Con 120 sì (Pdl, Lega e Cn), 23 no e 11 astenuti, il Senato ha dato il primo via libera (sui quattro necessari) al semipresidenzialismo. Approvato l’articolo 9 del ddl n. 24 che modifica l’articolo 83 della Costituzione prevedendo l’elezione diretta e a suffragio universale del presidente della Repubblica. Passa anche tutto il resto del pacchetto presidenzialista proposto dal Pdl in accordo con la Lega, ma non concordato in commissione, tanto che Pd, Idv e Udc hanno abbandonato i lavori d’aula già dalla scorsa settimana.

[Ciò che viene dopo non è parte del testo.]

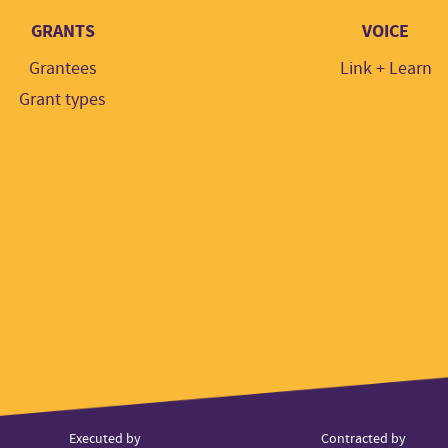
GRANTS
VOICE
Grantees
Link + Learn
Grant types
ner
Executed by
Contracted by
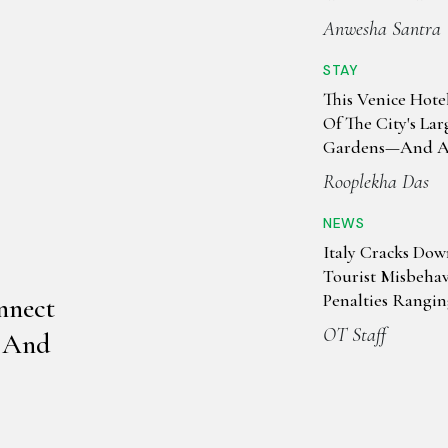
Anwesha Santra
STAY
This Venice Hote
Of The City's Lar
Gardens—And A 
Past
Rooplekha Das
NEWS
Italy Cracks Do
Tourist Misbeha
Penalties Rangi
nnect
50,000
OT Staff
, And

Approvati quindi gli altri emendamenti all’art. 9, che modificano gli artt. dall’84 all’89 Cost., regolando, tra l’altro, l’età minima per essere eletti (40 anni), la durata del mandato (5 anni), il sistema di voto (ballottaggio tra i due candidati più votati nel caso non si raggiunga la maggioranza assoluta al primo turno), gli atti presidenziali (tra cui lo scioglimento delle Camere), la nuova disciplina dei finanziamenti e delle spese per la campagna. Approvato anche un emendamento sostitutivo dell’art. 10 che modifica gli artt. 92, 93, 95 e 96 Cost. sui diversi rapporti di potere tra presidente, premier, governo e Parlamento. Il capogruppo del Pdl al Senato Gasparri sottolinea il «voto storico», frutto di una «battaglia pluridecennale», e Cicchitto, capogruppo alla Camera, parla di «salto di qualità» nel dibattito sulle riforme.

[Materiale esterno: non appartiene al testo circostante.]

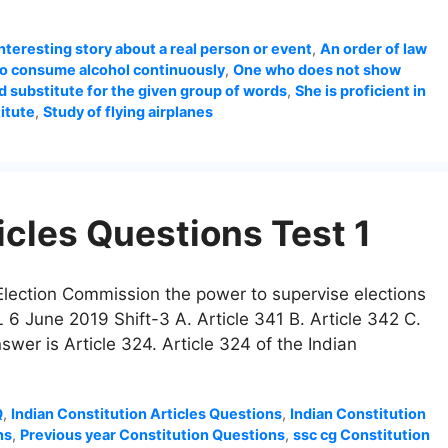
interesting story about a real person or event
,
An order of law
o consume alcohol continuously
,
One who does not show
 substitute for the given group of words
,
She is proficient in
itute
,
Study of flying airplanes
icles Questions Test 1
e Election Commission the power to supervise elections
 6 June 2019 Shift-3 A. Article 341 B. Article 342 C.
swer is Article 324. Article 324 of the Indian
Q
,
Indian Constitution Articles Questions
,
Indian Constitution
ns
,
Previous year Constitution Questions
,
ssc cg Constitution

Il segretario Alfano auspica «che il Pd non faccia perdere questa occasione all’Italia», ma la capogruppo democratica al Senato Finocchiaro denuncia lo «strappo» compiuto dal centrodestra e attacca: «Sanno benissimo di mentire, sanno che non sarà mai legge». Una lettura in qualche modo avvalorata dal voto in dissenso di due senatori del Pdl, Pisanu e Saro, che pur «favorevoli» obiettano che «la via è sbagliata e nelle migliori delle ipotesi ci porterà a una bandiera da sventolare e non a un progetto da realizzare». Anche Bersani bolla il voto di oggi come un «gesto irresponsabile, inutile e del tutto inconcludente» da parte del Pdl, che spera non abbia conseguenze sulla legge elettorale, che «va fatta subitissimo» e sulla quale il Pd è «assolutamente flessibile». Un «tema che non esiste» per Casini. Difficilmente il semipresidenzialismo passerà l’esame della Camera e approderà alle seconde letture necessarie per diventare legge. Più che i tempi, che ci sarebbero, sembrano mancare le condizioni per uno scambio politico (presidenzialismo-doppio turno di collegio) che il Pd non ha alcun interesse ad accettare. E per procedere da sola la vecchia alleanza di centrodestra dovrebbe superare ben tre prove di forza d’altri tempi.

Per alcuni aspetti, che si sono accentuati con l’attuale crisi finanziaria, il nostro sistema è già semipresidenzialista. Il capo dello Stato è arrivato a condizionare l’agenda legislativa e a dettarne i tempi, viene interpellato dal premier sulle scelte dell’esecutivo, esercitando un controllo a volte preventivo sugli atti del governo, e si è persino scelto un presidente del Consiglio al di fuori delle forze parlamentari, traghettando il paese in una nuova stagione politica. Ampi poteri, insomma, esercitati abilmente da Napolitano in modo da non violare formalmente il dettato costituzionale, ma che delineano un ruolo attivo al quale un’investitura popolare diretta conferirebbe maggiore legittimità.